On the surface, Tea Partiers have reason to be discouraged. They had hoped to defeat some GOP Senate incumbents this year, and as the primary season comes to close, they won exactly zero contests, and memories of their successes in 2010 and 2012 are starting to fade. Senate Minority Leader Mitch McConnell boasted a few months ago that literally all of his party's incumbents would prevail in their primaries, and on this, he was exactly right.
 
But beware of analysts who misinterpret these results. Those who see the Republican mainstream reasserting itself and the party's far-right extremists losing their influence are focusing too much on the trees and not enough on the forest.
 
Jonathan Capehart flagged a valuable insight from, of all people, Herman Cain.

Herman Cain made no sense when he ran for the 2012 Republican nomination for president.... But Cain made absolute sense when he talked about the state of the tea party on Fox News yesterday. "The tea party movement is alive and well. Now, I never expected tea party-backed candidates ... to take Congress by storm," he said. "But I think the key thing is it's causing many of the incumbents to move more to the right relative to what the tea party message is."

Oddly enough, that's entirely correct. I suppose even a broken clock is right twice a day.
 
To revisit our discussion from May, following the last big round of primaries, when GOP incumbents and establishment-backed candidates stumbled in 2010 and 2012, some of them were actually fairly mainstream, at least by contemporary standards.
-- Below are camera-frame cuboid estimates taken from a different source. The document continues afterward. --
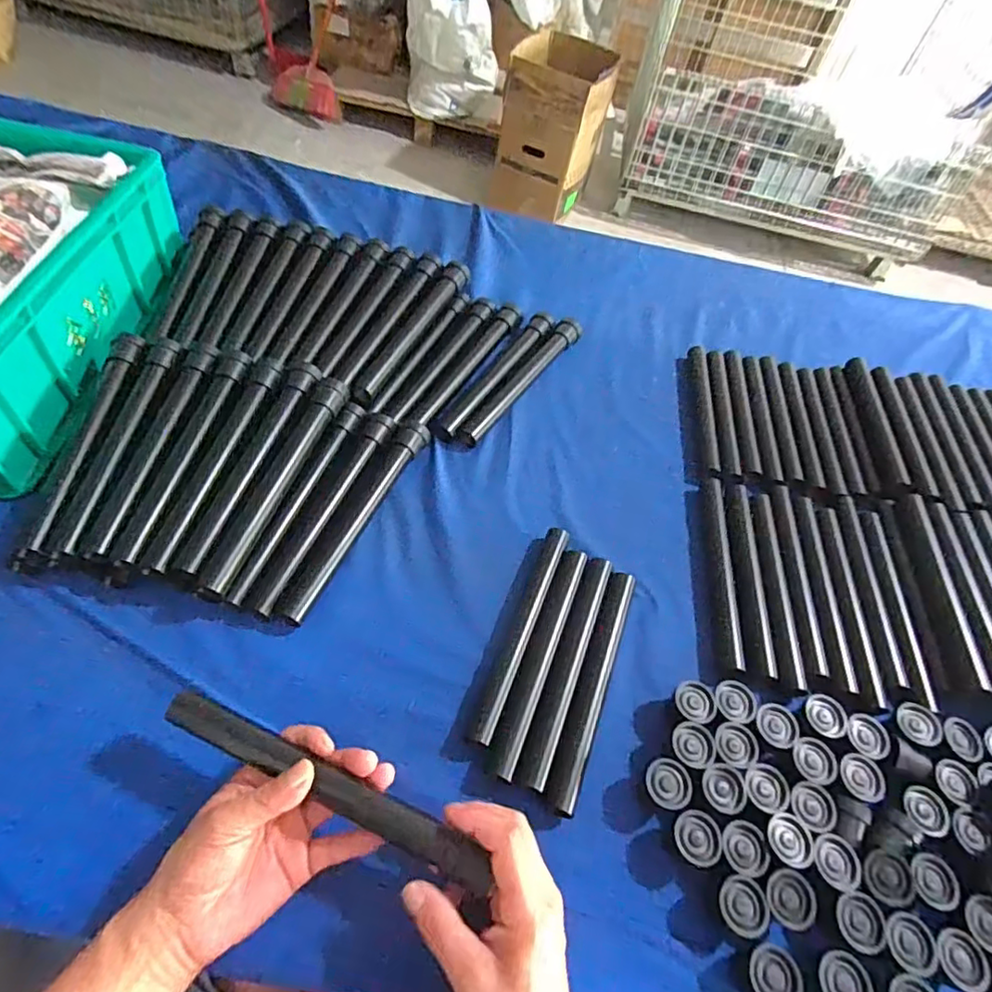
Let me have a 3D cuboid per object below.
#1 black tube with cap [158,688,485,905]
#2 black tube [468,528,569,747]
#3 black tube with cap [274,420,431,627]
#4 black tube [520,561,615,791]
[{"bbox_3d":[-0.114,0.197,0.393,0.242,0.022,0.026,25,52,7],"label":"black tube with cap"},{"bbox_3d":[0.026,0.118,0.527,0.021,0.017,0.219,22,54,6],"label":"black tube"},{"bbox_3d":[-0.133,0.015,0.568,0.031,0.028,0.249,23,54,7],"label":"black tube with cap"},{"bbox_3d":[0.067,0.146,0.514,0.021,0.015,0.219,19,50,10],"label":"black tube"}]

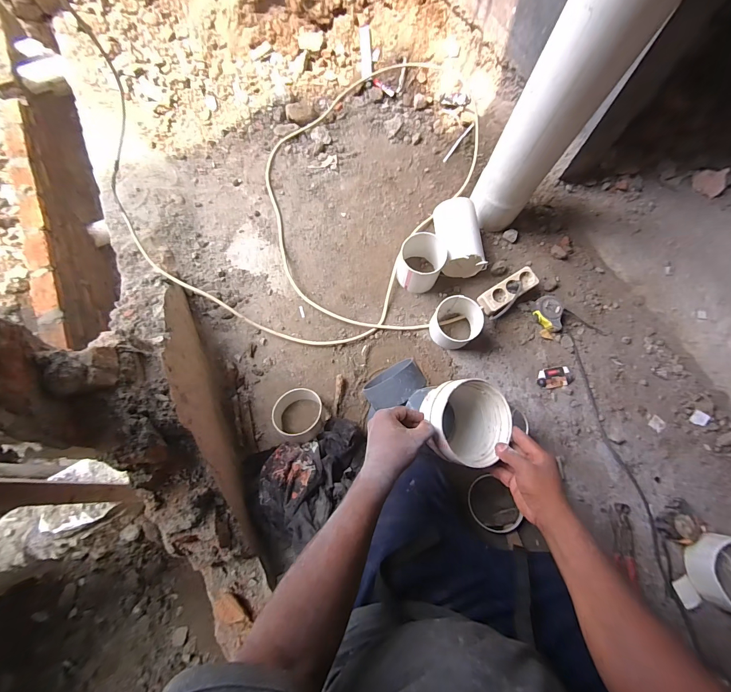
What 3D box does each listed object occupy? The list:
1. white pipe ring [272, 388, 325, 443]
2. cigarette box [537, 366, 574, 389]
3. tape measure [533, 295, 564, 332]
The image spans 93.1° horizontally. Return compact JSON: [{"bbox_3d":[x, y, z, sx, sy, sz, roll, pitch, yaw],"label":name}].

When Delaware's Mike Castle and Indiana's Dick Lugar lost tough primary fights in their respective cycles, the Republican's conservative base really was rejecting center-right candidates for ideologues more in line with right-wing activists and the party's radicalized base.
 
But in 2014, Republicans helped inoculate themselves, not by strengthening the party establishment or broadening their appeal, but by doing the exact opposite -- the party's incumbents moved sharply to the right, taking the line between the Tea Party and the party's mainstream and blurring it out of existence.
 
GOP incumbents found it easier to fend off challenges by extremists by moving so far towards the far-right cliff that their Republican opponents didn't have much to complain about.
 
Congratulations, Tea Partiers. You lost every battle, but won the war before the primary season even began.